I often lament what has happened to the Republican Party - a party that I and most of my extended family belonged to for generations - and link the party's descent into insanity, racism and bigotry to the rise of the Christian Right within the party, especially at the grassroots level where many moderates have fled the GOP as it has become basically a sectarian party. More recently the Tea Party has grabbed much of the media political coverage, but with some 85% of the Tea Party identifying as conservative Christians, the ultimate root cause of the GOP's decline is it unholy alliance with the Christianists. Now, a column in the Washington Post by Andrew Kohut, the founding director and former president of the Pew Research Center, and a former president of the Gallup Organization, documents that the Christianist are killing the GOP and have pushed it to a point of no longer representing mainstream America. Here are some column excerpts:
The outsize influence of hard-line elements in the party base is doing to the GOP what supporters of Gene McCarthy and George McGovern did to the Democratic Party in the late 1960s and early 1970s — radicalizing its image and standing in the way of its revitalization.
While there are no catchy phrases for the Republicans of 2013, their image problems are readily apparent in national polls. The GOP has come to be seen as the more extreme party, the side unwilling to compromise or negotiate seriously to tackle the economic turmoil that challenges the nation.
It is no surprise that even elements of the Republican leadership that had been so confident of a Mitt Romney victory — including when it was clear that he was going to lose the election — are now looking at ways to find more electable candidates and cope with the disproportionate influence of hard-liners in the GOP.
The Republican Party’s ratings now stand at a 20-year low, with just 33 percent of the public holding a favorable view of the party and 58 percent judging it unfavorably, according to a recent Pew Research Center survey. Although the Democrats are better regarded (47 percent favorable and 46 percent unfavorable), the GOP’s problems are its own, not a mirror image of renewed Democratic strength.
In our most recent national assessments, we found not only that the percentage of people self-identifying as Republicans had hit historic lows but that within that smaller base, the traditional divides between pro-business economic conservatives and social conservatives had narrowed. There was less diversity of values within the GOP than at any time in the past quarter-century.
The party’s base is increasingly dominated by a highly energized bloc of voters with extremely conservative positions on nearly all issues: the size and role of government, foreign policy, social issues, and moral concerns.
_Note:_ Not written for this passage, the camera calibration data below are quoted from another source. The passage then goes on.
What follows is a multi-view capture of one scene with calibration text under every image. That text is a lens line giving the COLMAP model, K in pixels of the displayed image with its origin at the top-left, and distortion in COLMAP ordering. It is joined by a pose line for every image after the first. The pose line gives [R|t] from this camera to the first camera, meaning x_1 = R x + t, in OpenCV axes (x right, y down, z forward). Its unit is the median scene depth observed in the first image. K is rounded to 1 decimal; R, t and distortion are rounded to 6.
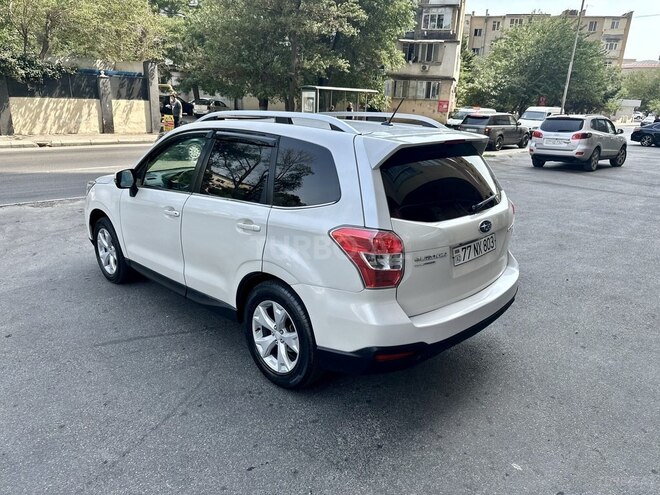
lens RADIAL K [[467.7, 0, 329.2], [0, 467.7, 249.0], [0, 0, 1]] dist [0.007988, -0.008367]
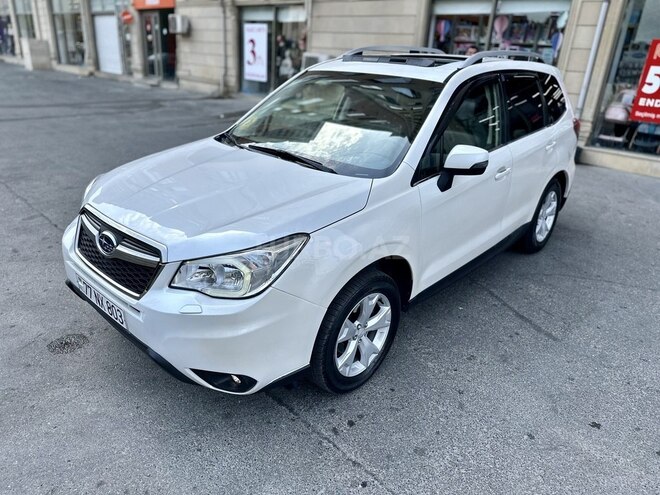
lens RADIAL K [[467.7, 0, 329.2], [0, 467.7, 249.0], [0, 0, 1]] dist [0.007988, -0.008367]
pose [[-0.031351, -0.416967, 0.908381, -0.149970], [0.252229, 0.876113, 0.410861, -0.050447], [-0.967160, 0.242001, 0.077704, 0.161089]]
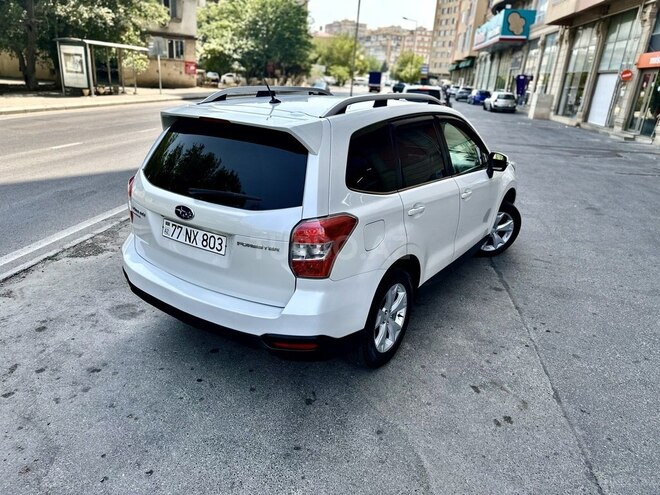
lens RADIAL K [[468.8, 0, 327.1], [0, 468.8, 248.6], [0, 0, 1]] dist [0.001468, -0.009018]
pose [[0.800577, -0.190232, 0.568232, -0.204645], [0.145842, 0.981613, 0.123148, -0.035734], [-0.581211, -0.015717, 0.813601, 0.101297]]
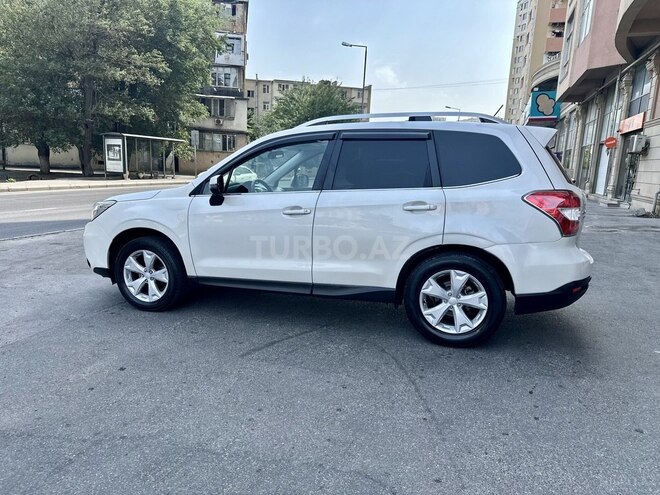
lens RADIAL K [[465.3, 0, 324.0], [0, 465.3, 249.3], [0, 0, 1]] dist [0.064363, -0.097747]
pose [[0.895925, -0.081441, 0.436675, -0.091711], [0.129719, 0.988167, -0.081849, 0.011767], [-0.424842, 0.129976, 0.895888, 0.009681]]
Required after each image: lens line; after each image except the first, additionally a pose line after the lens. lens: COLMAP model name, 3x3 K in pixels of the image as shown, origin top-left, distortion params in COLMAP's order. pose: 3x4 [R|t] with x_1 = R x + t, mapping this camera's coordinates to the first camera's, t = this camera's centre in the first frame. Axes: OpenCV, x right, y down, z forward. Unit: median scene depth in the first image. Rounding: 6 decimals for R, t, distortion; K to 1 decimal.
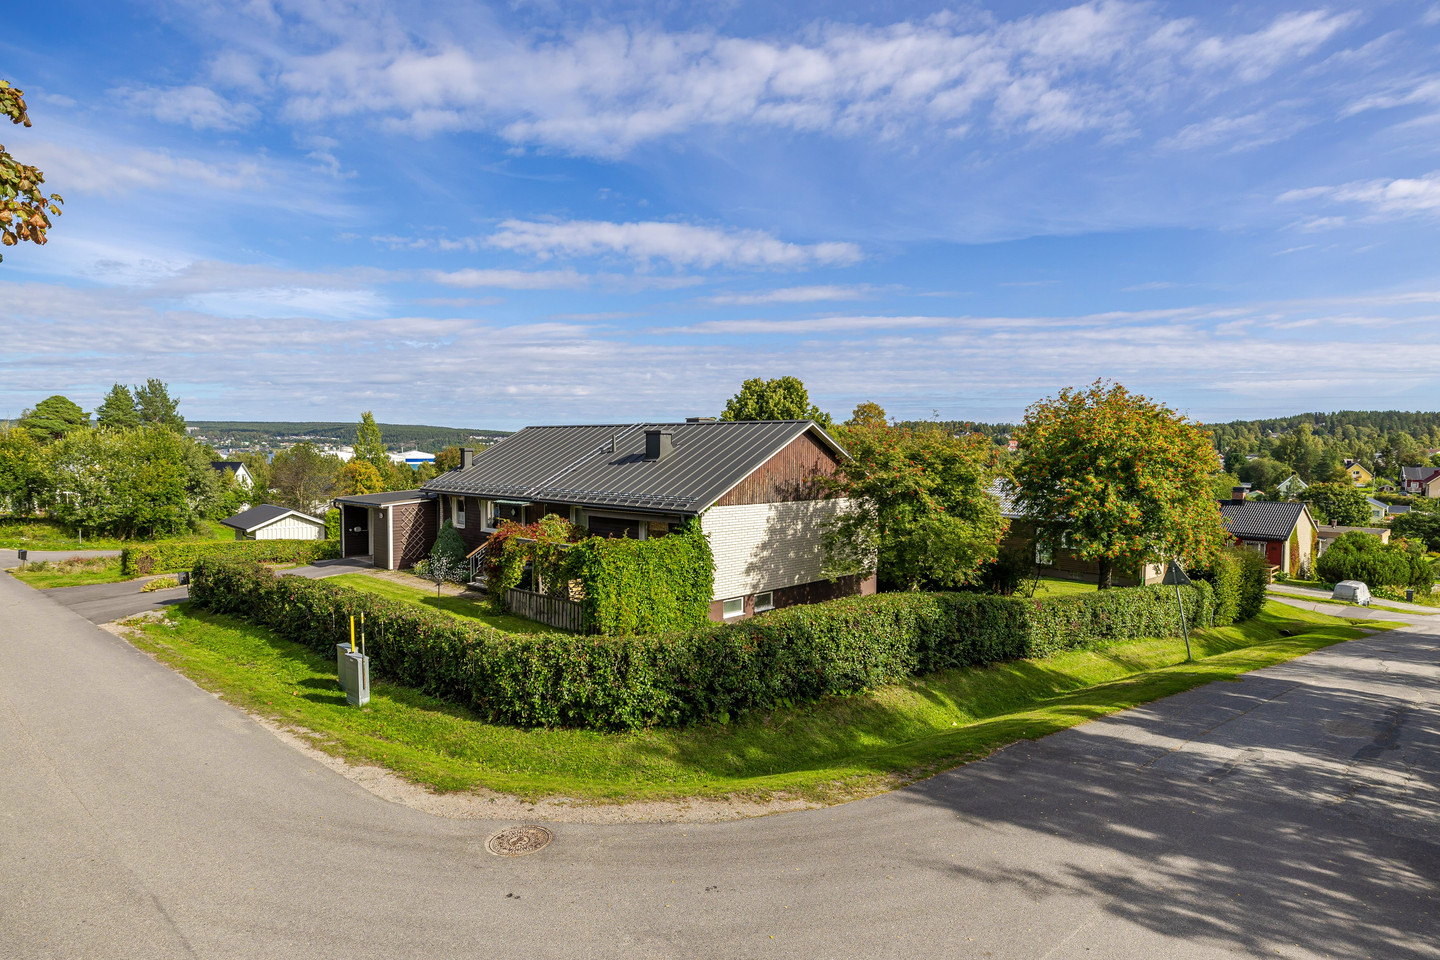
lens RADIAL K [[829.8, 0, 711.1], [0, 829.8, 481.9], [0, 0, 1]] dist [0.002264, 0.000158]
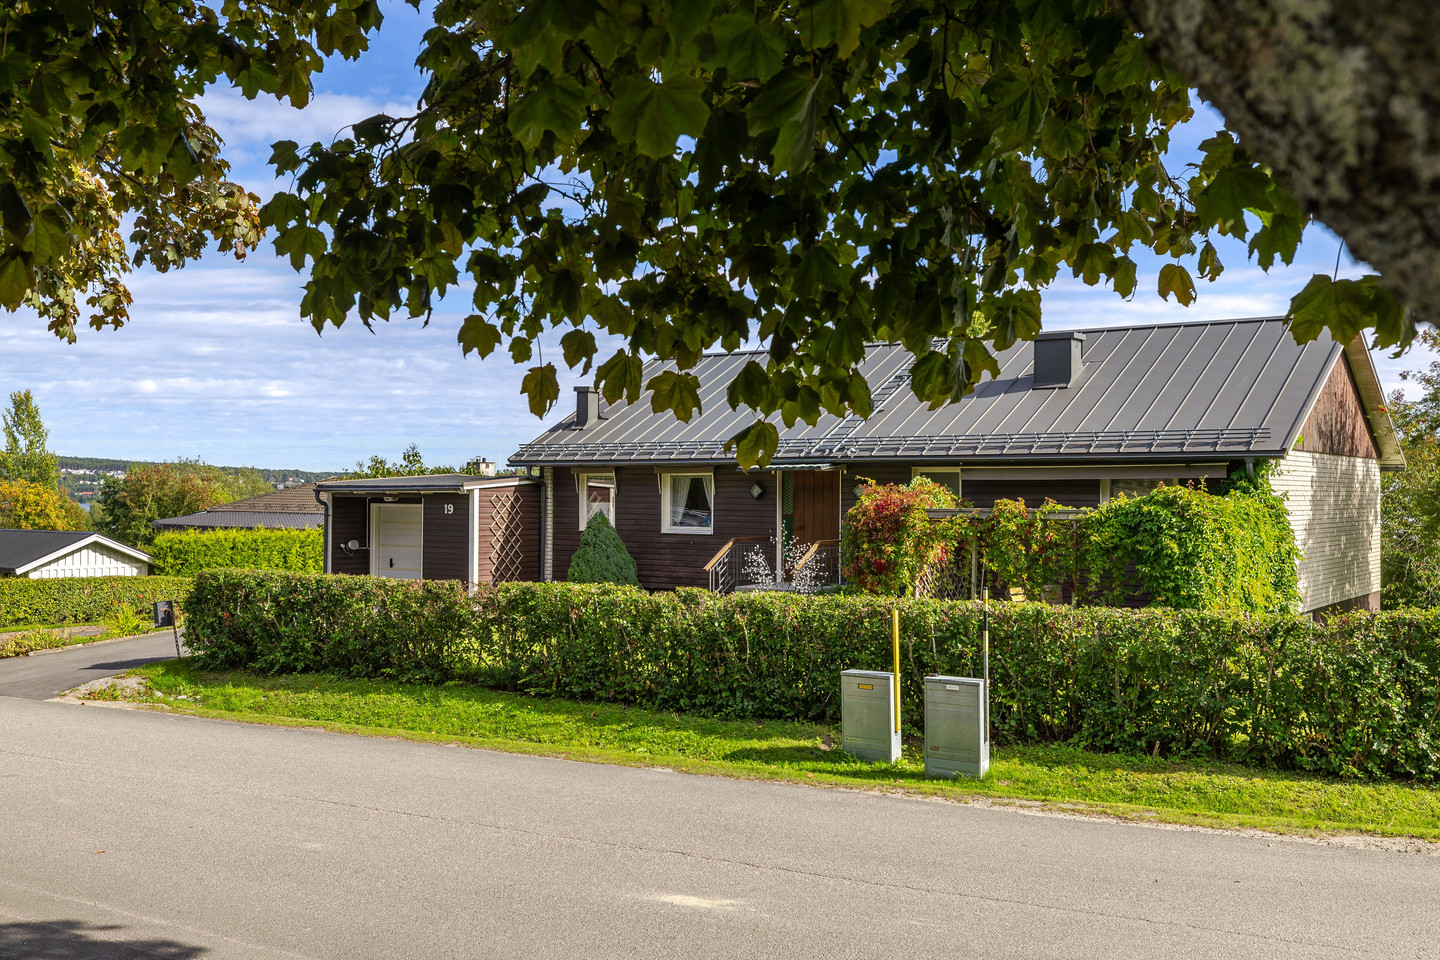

They stand with the tea party on taxes and spending and with Christian conservatives on key social questions, such as abortion rights and same-sex marriage. These staunch conservatives, who emerged with great force in the Obama era, represent 45 percent of the Republican base. . . . the party will face great difficulty in reinventing itself.
[T]hree factors stand out in the emergence of the GOP’s staunch conservative bloc: ideological resistance to President Obama’s policies, discomfort with the changing face of America and the influence of conservative media.
The nation’s demographic and social shifts have also played a role in galvanizing the new bloc. Conservative Republicans are more likely (33 percent) than the public at large (22 percent) to see the growing number of Latinos in America as a change for the worse. Similarly, 46 percent of conservatives see increasing rates of interracial marriage as a positive development, compared with 66 percent of the public overall.
During Obama’s first term, ethnocentric attitudes — on immigration, equal rights and interracial dating — grew by 11 percentage points among conservative Republicans but did not increase significantly among any other political or ideological grouping.
To the conservative base, Obama, as an African American in the White House, may be a symbol of how America has changed. Unease with him sets conservative Republicans apart from other voting blocs — including moderate Republicans, who have hardly been fans of the president. For example, a fall 2011 national survey found 63 percent of conservative Republicans reporting that Obama made them angry, compared with 29 percent of the public overall and 40 percent of moderate Republicans.
Any Republican efforts at reinvention face this dilemma: While staunch conservatives help keep GOP lawmakers in office, they also help keep the party out of the White House. Quite simply, the Republican Party has to appeal to a broader cross section of the electorate to succeed in presidential elections. . . . . To win, both parties must appeal to the mixed values of the electorate. But it will be very hard for the Republican Party, given the power of the staunch conservatives in its ranks.
Note the heavy emphasis on race among those in the GOP base. Racism and religious extremism are the twin pillars of today's GOP.